Another potential factor is “social usefulness,” a concept that might favor, for example, a sick nurse because that person could go on to save other lives.
“Some people think that people who are in a position to help address a crisis in the future if they were to recover, like health care workers and first responders, maybe should receive some sort of priority in triaging scarce resources,” said Dr. Emily Rubin, a pulmonary and critical care physician at Massachusetts General Hospital in Boston and a co-chair of the hospital’s ethics committee.
Could other professions also be a factor, meaning that a hospital might prioritize, say, a hedge fund manager over a landscaper? That’s unlikely, according to Dr. Matthew Wynia, an infectious disease and public health specialist who directs the University of Colorado’s Center for Bioethics and Humanities.
Wynia said most hospitals should operate on the principle that every human life has equal worth, so patients are clinically evaluated the same regardless of their employment, gender, race, insurance or whether they have children.
“So if you had someone who was an upstanding member of the local community or a big donor to the hospital or a well-known politician versus a clerk at the 7-Eleven or a homeless person,” Wynia said, each of those patients should be evaluated equally.
But ideally, hospital decision-makers would have “blinded” information that prevents them from knowing details about a patient’s source of payment, race, gender and other personal details, unless it’s clinically relevant, Wynia said.
Hospitals could adopt a lottery or first-come-first-served system for triaging patients, but that might mean someone less sick is treated before someone more sick, potentially failing to achieve the goal of saving the most lives. Hospitals could treat worse-off patients first, but if those people are unlikely to survive, doctors might be better off focusing on people who are less ill.
Whether any of these guidelines would work in an extreme crisis situation, when hospitals may have few clinical details about patients, is an open question.
“A million intricacies” could come into play in a real-world setting, Rubin said.
Numerous doctors interviewed by NPR said the U.S. lacks an exact historical comparison for how the coronavirus pandemic could play out, but said guidelines at least offer general principles for steering hospital decision-making.
They also said guidelines must be transparent so the public has faith they are fair and ethically justifiable. Wynia predicts many hospitals will soon begin releasing their triage guidelines in case the U.S. ends up in an Italy-like situation.
And guidelines are needed not just for determining which patients to treat, but how long to treat them.
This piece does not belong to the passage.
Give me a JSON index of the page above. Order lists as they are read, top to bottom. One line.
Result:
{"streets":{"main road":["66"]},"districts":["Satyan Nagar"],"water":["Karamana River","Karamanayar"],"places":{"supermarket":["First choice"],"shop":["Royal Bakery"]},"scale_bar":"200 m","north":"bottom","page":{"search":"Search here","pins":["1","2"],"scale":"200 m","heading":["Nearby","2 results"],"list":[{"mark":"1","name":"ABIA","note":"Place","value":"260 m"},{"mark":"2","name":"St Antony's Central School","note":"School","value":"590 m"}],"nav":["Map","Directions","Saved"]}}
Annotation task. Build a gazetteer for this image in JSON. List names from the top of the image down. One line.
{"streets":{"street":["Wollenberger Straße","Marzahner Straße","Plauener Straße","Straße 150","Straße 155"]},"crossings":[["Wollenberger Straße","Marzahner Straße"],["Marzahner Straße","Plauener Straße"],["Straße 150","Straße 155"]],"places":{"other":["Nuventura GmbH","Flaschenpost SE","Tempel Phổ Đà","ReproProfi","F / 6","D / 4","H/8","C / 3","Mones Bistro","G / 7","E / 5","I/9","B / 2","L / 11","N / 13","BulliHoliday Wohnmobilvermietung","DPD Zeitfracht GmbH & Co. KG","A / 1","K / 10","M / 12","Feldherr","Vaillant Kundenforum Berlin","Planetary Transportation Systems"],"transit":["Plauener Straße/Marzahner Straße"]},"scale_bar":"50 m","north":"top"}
Nancy Berlinger, a research scholar at the nonprofit bioethics think tank the Hastings Center in Garrison, N.Y., posed an ethical dilemma.
“Let’s say a patient is on a ventilator but isn’t improving, and this patient might — might — do better if they were allowed to stay on the ventilator longer, but there are people waiting for that ventilator,” Berlinger said. “Do you withdraw the ventilation earlier than you might normally do? So it’s not just who gets the vent, it’s also who stays on it.”
For now, U.S. hospitals are unsure whether their triage guidelines will be needed in the coronavirus pandemic, but they must brace for the possibility.
“This is a worst-case scenario that we’re talking about,” Wynia said. “We hope we never get there, but we have to get ready for the worst. And it would be irresponsible not to be getting ready right now because of what we’re seeing in other places around the world where things really have gone very, very badly and where they have run out of equipment, supplies, staff, space, people. So we need to be prepared for that.”